─── Exercise materials ───

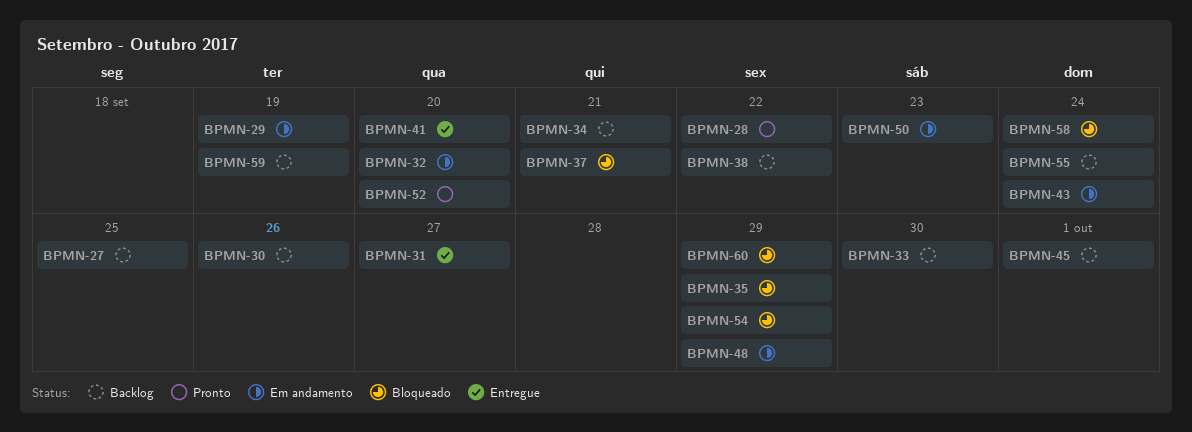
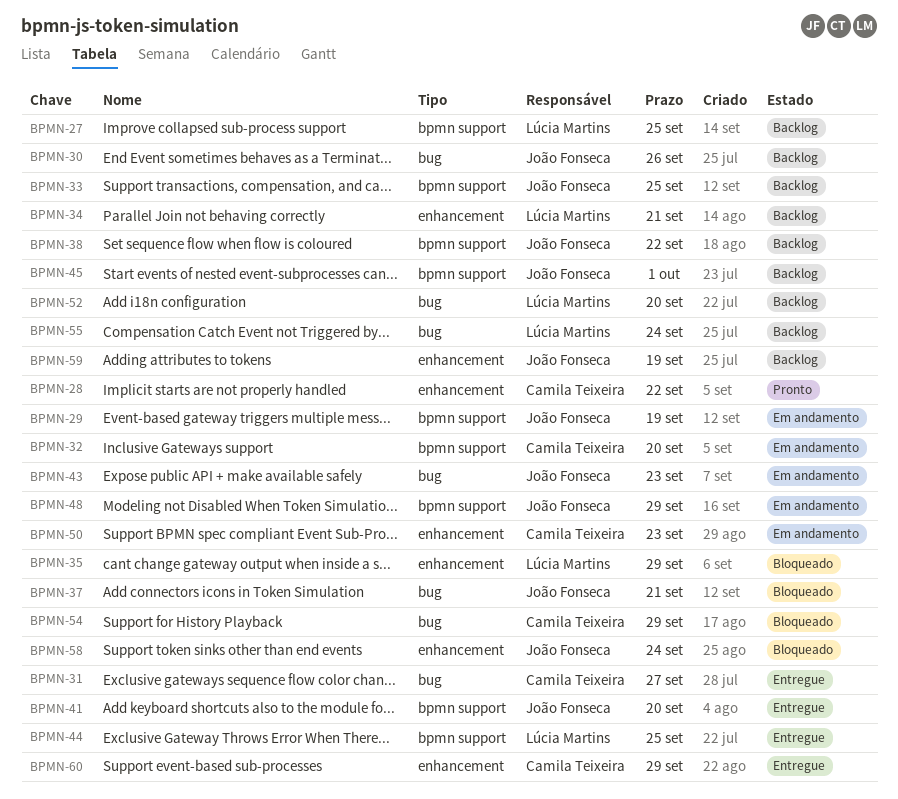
BPMN-33, due: Sep 30 -> Sep 25
BPMN-43, due: Sep 24 -> Sep 23
BPMN-44: none -> present
BPMN-52, status: Pronto -> Backlog
BPMN-60, status: Bloqueado -> Entregue

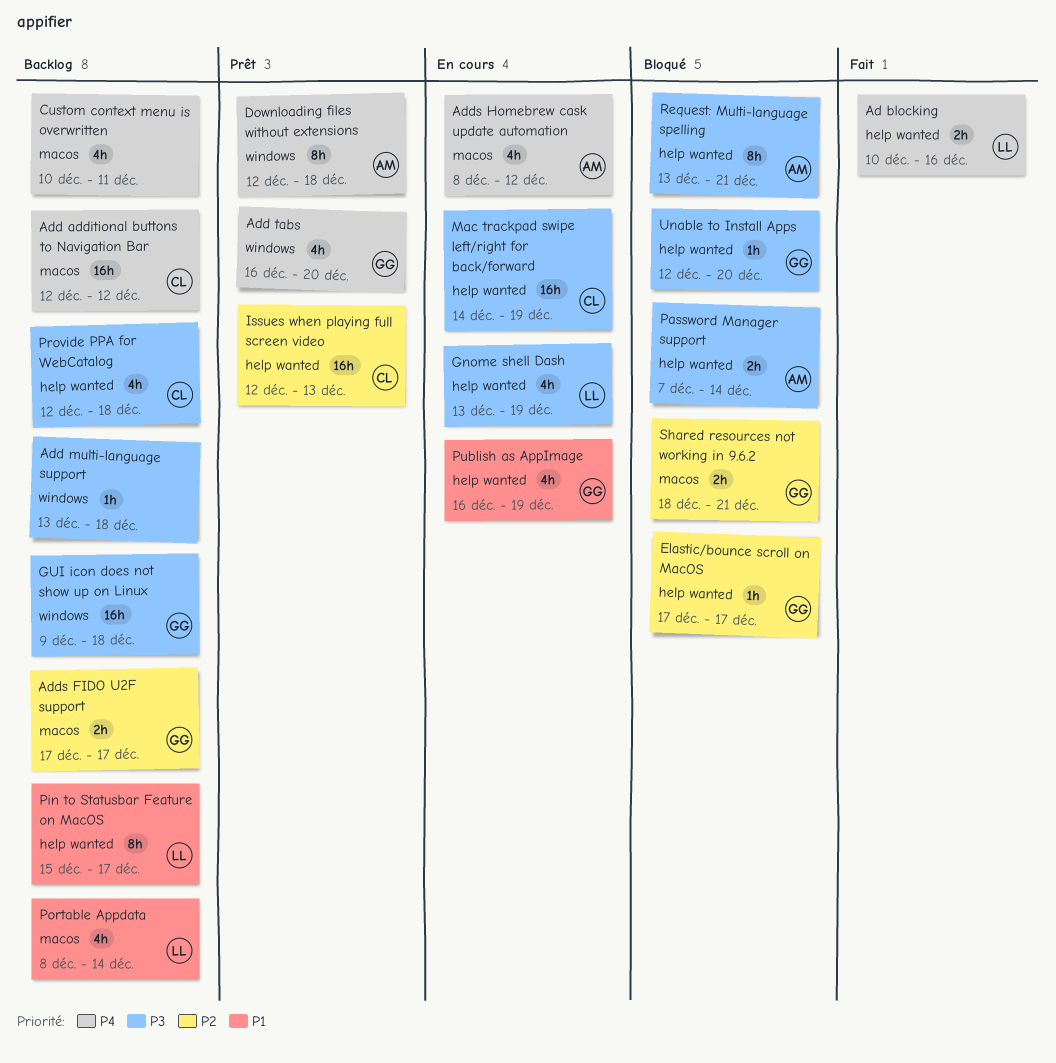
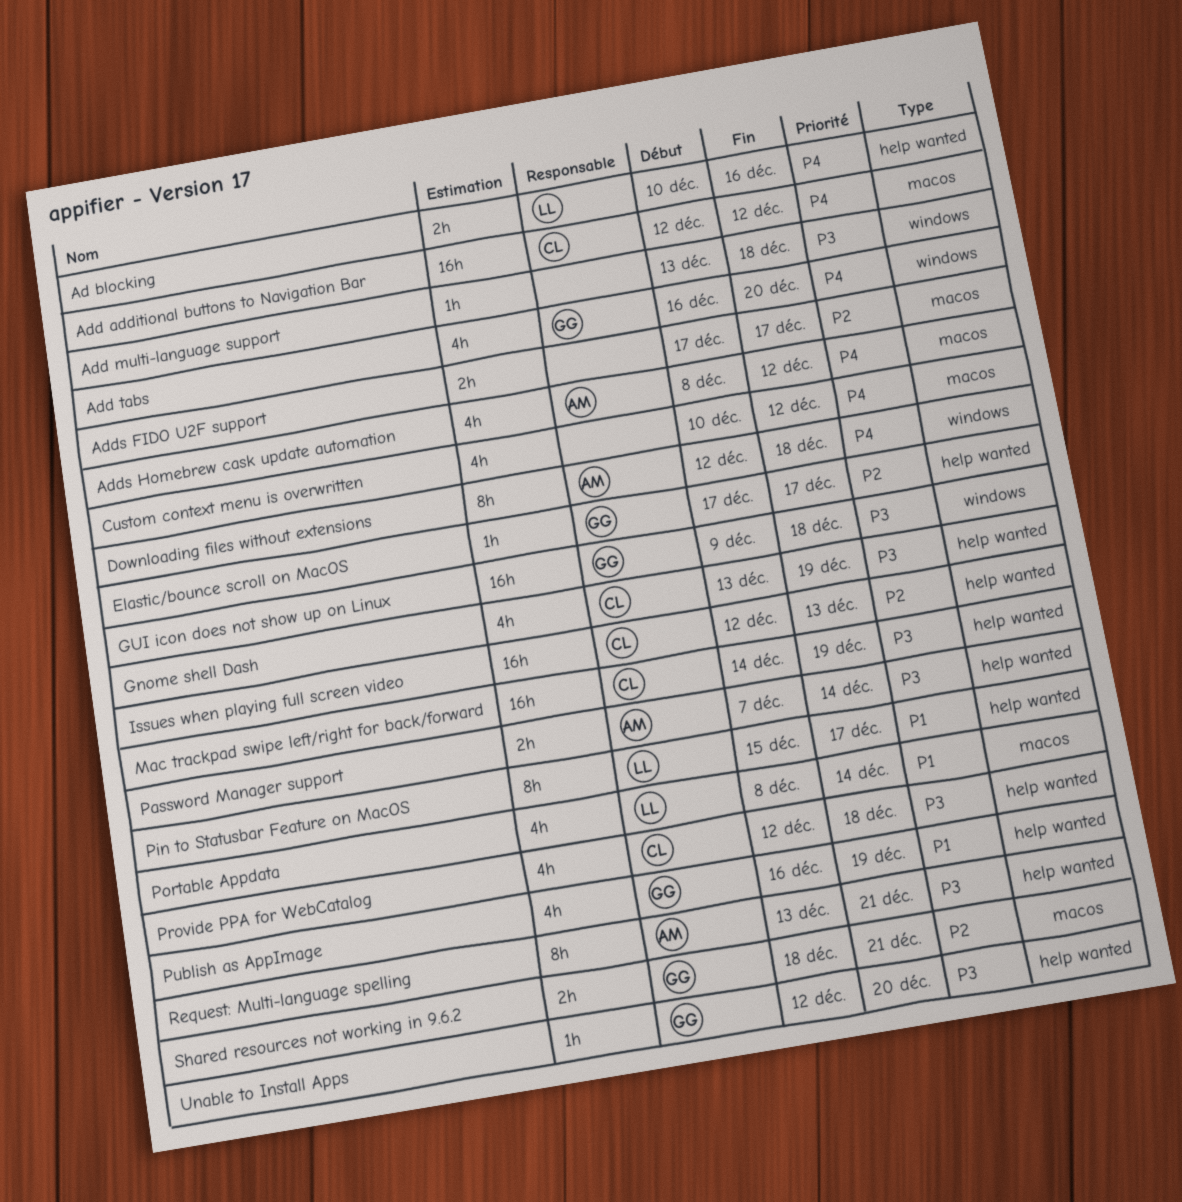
Adds FIDO U2F support, owner: GG -> none
Custom context menu is overwritten, due: Dec 11 -> Dec 12
Gnome shell Dash, owner: LL -> CL

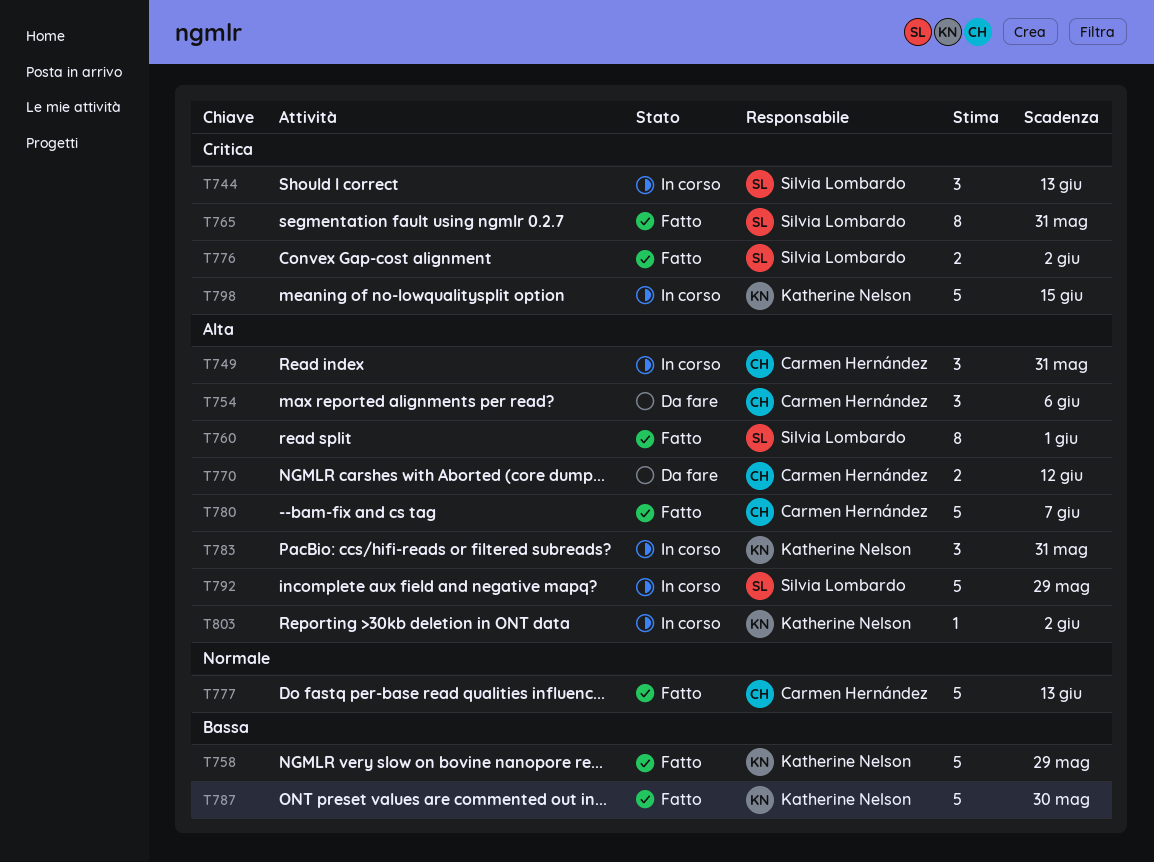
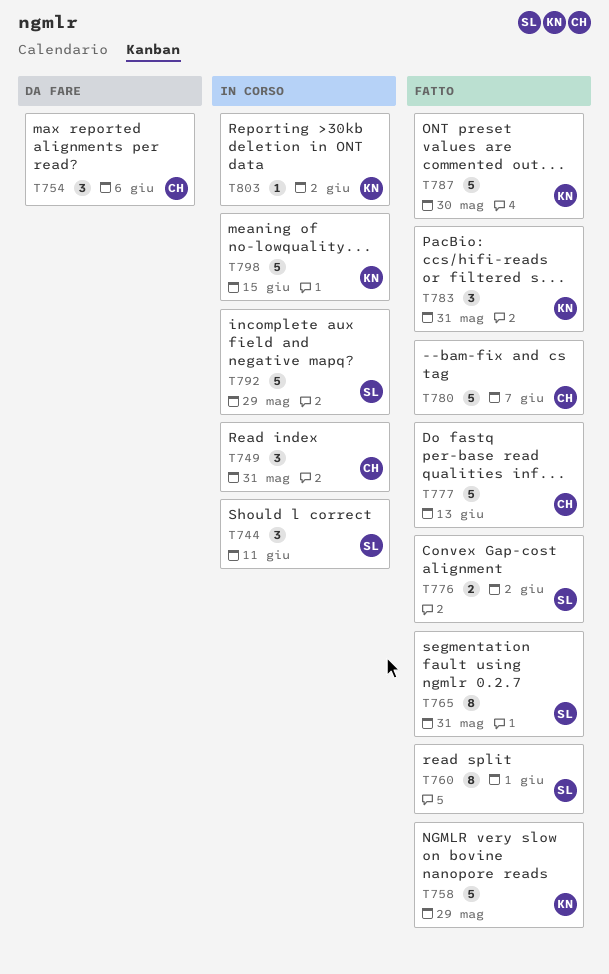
T744, due: Jun 13 -> Jun 11
T770: present -> none
T783, status: In corso -> Fatto

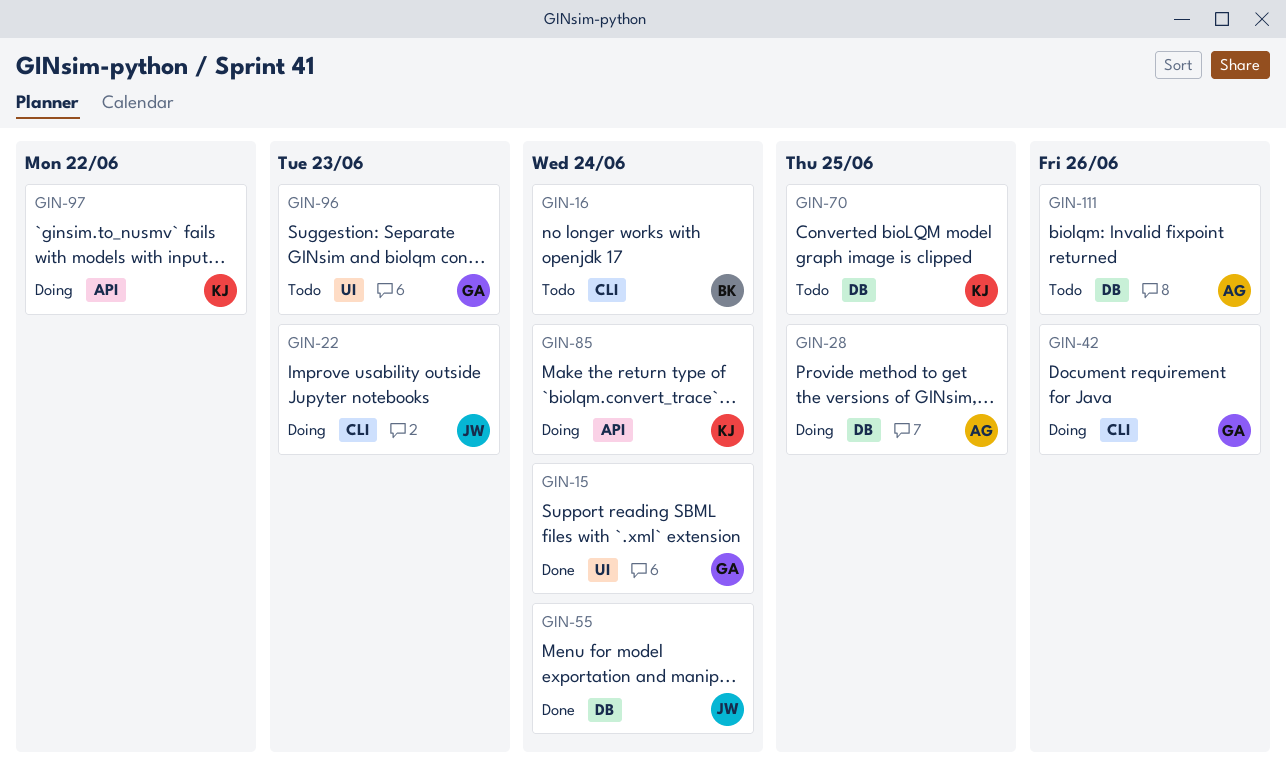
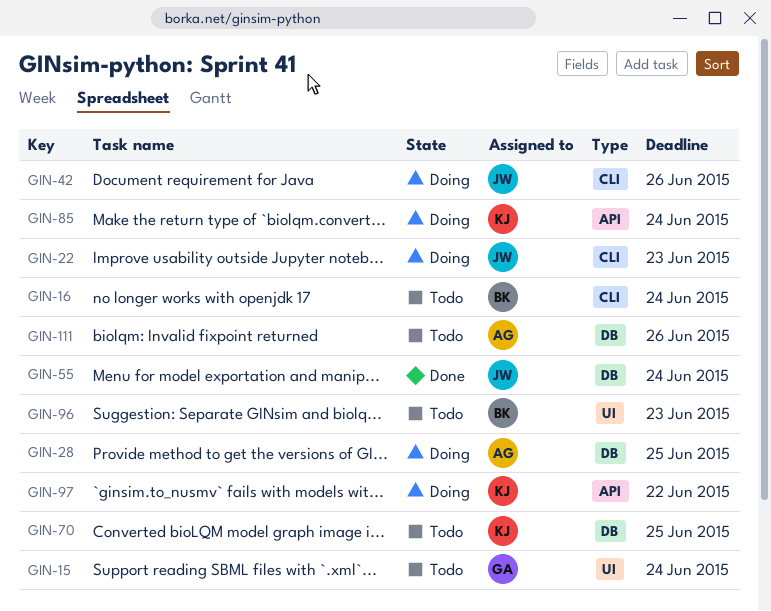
GIN-15, status: Done -> Todo
GIN-42, owner: GA -> JW
GIN-96, owner: GA -> BK

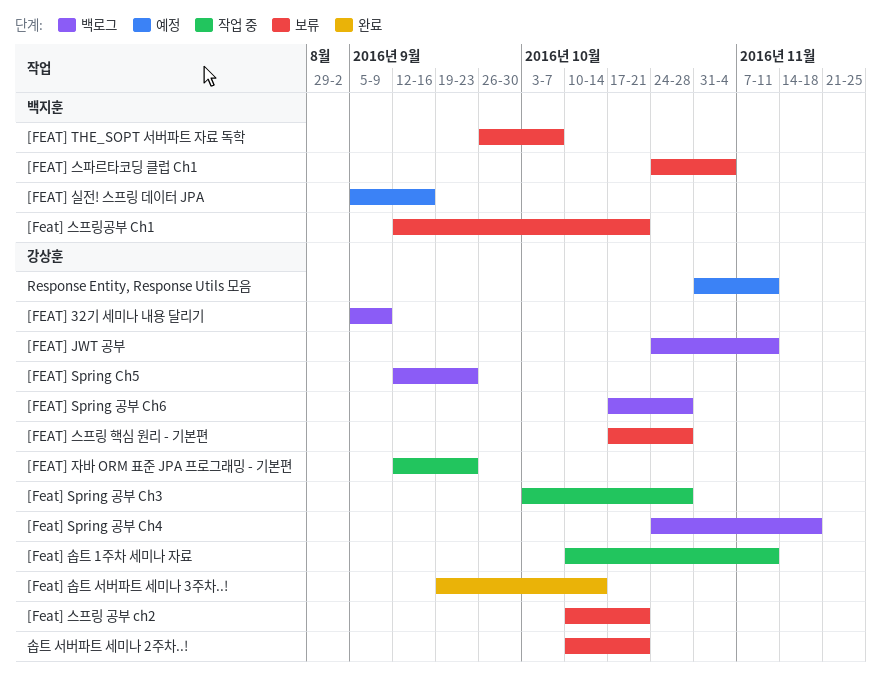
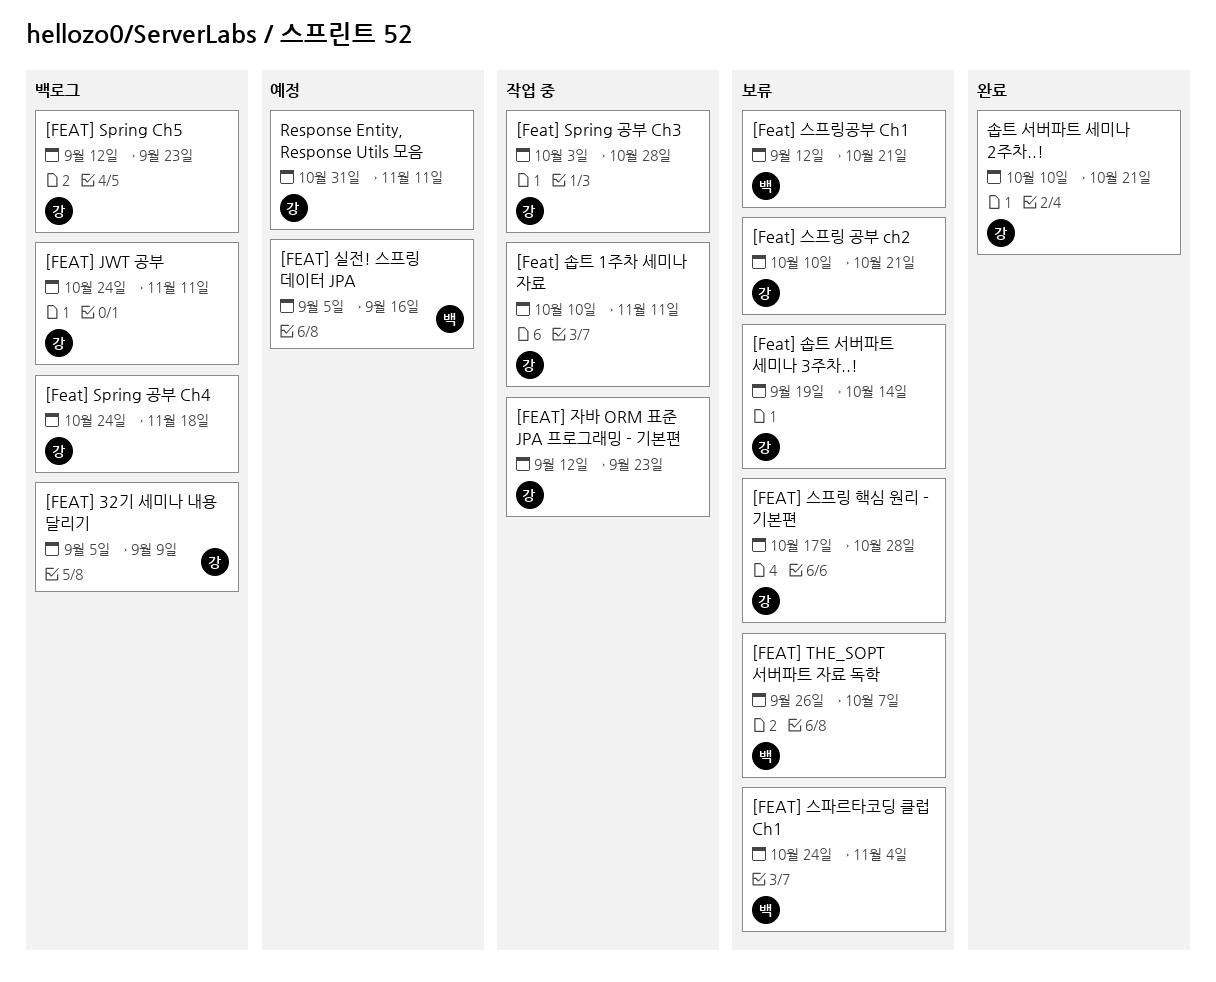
[FEAT] Spring 공부 Ch6: present -> none
[Feat] 솝트 서버파트 세미나 3주차..!, status: 완료 -> 보류
솝트 서버파트 세미나 2주차..!, status: 보류 -> 완료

───

[Task item]
Using the data above, print every line exactly, omitting pictures.

[Response area]
BPMN-33, due: Sep 30 -> Sep 25
BPMN-43, due: Sep 24 -> Sep 23
BPMN-44: none -> present
BPMN-52, status: Pronto -> Backlog
BPMN-60, status: Bloqueado -> Entregue

Adds FIDO U2F support, owner: GG -> none
Custom context menu is overwritten, due: Dec 11 -> Dec 12
Gnome shell Dash, owner: LL -> CL

T744, due: Jun 13 -> Jun 11
T770: present -> none
T783, status: In corso -> Fatto

GIN-15, status: Done -> Todo
GIN-42, owner: GA -> JW
GIN-96, owner: GA -> BK

[FEAT] Spring 공부 Ch6: present -> none
[Feat] 솝트 서버파트 세미나 3주차..!, status: 완료 -> 보류
솝트 서버파트 세미나 2주차..!, status: 보류 -> 완료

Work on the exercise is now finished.